** DATA LISTING **
────────────────────
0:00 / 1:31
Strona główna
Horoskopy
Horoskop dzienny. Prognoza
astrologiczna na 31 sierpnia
────────────────────
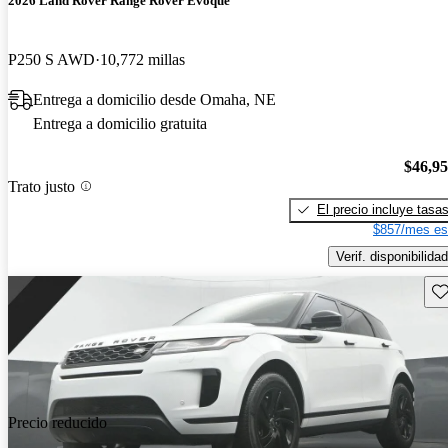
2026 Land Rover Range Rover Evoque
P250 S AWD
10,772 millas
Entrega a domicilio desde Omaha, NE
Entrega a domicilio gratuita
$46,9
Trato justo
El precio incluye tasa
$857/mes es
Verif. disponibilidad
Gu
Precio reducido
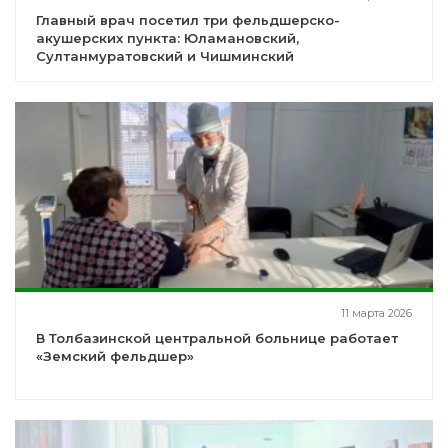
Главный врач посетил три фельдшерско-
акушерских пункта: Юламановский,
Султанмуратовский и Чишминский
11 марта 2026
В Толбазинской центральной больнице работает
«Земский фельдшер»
────────────────────
** WHAT NEEDS TO BE DONE **
State how many lines above contain the word "domicilio", and nothing more.

** TASK OUTPUT **
2